The perfect meal
Delving into the mind of Jiro Ono, master sushi chef
Jiro Dreams of Sushi, a documentary film directed by David Gelb, is the story of an 85-year-old perfectionist sushi master named Jiro Ono who runs a 10-seat sushi restaurant in a Tokyo subway station that has garnered a three-star Michelin rating, despite its funky location and lack of an on-premise toilet. That alone is interesting enough, but it is the film’s meticulous, successive delving into the layered depths of Ono’s life, mind, co-workers, customers, children and the world of sushi that puts Jiro over the top.
His restaurant, Sukiyabashi Jiro, serves no drinks, no appetizers—only sushi that has been sourced from the very best seafood available and prepared with a level of attention and care that other, lesser sushi restaurants simply cannot attain. One must reserve a spot at least a month in advance for the three “movements” of sushi that Ono serves to that night’s customers. Like a conductor of a premier symphony, Ono guides each evening at his restaurant with almost unbelievable artful flair and love.
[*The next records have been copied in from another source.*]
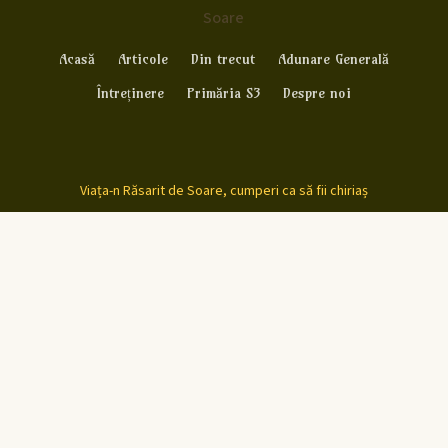
Soare
Acasă
Articole
Din trecut
Adunare Generală
Întreținere
Primăria S3
Despre noi
Viața-n Răsarit de Soare, cumperi ca să fii chiriaș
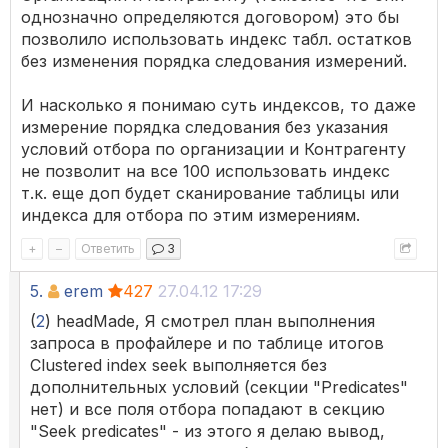
однозначно определяются договором) это бы
позволило использовать индекс табл. остатков
без изменения порядка следования измерений.
И насколько я понимаю суть индексов, то даже
измерение порядка следования без указания
условий отбора по организации и Контрагенту
не позволит на все 100 использовать индекс
т.к. еще доп будет сканирование таблицы или
индекса для отбора по этим измерениям.
+
–
Ответить
3
5.
erem
427
27.04.12 17:29
(
2
) headMade, Я смотрел план выполнения
запроса в профайлере и по таблице итогов
Clustered index seek выполняется без
дополнительных условий (секции "Predicates"
нет) и все поля отбора попадают в секцию
"Seek predicates" - из этого я делаю вывод,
Ono—who was basically abandoned by his mother and drunken father at a young age—has such a strong, passionate work ethic (developed originally because of his need to survive) that every move he has made in his 75-year career as a sushi chef has been in pursuit of perfection.
Over the course of the movie, one cannot help but grow to have great respect and affection for the seemingly gruff, demanding master.
Sentences uttered unpretentiously by Ono throughout the film shine like bits of Zen wisdom, such as “Never complain about your job”; “Ultimate simplicity leads to purity”; and “You have no home to come back to”—which is something that, according to Ono, one should say to one’s children so that they can go out into the world and succeed as adults.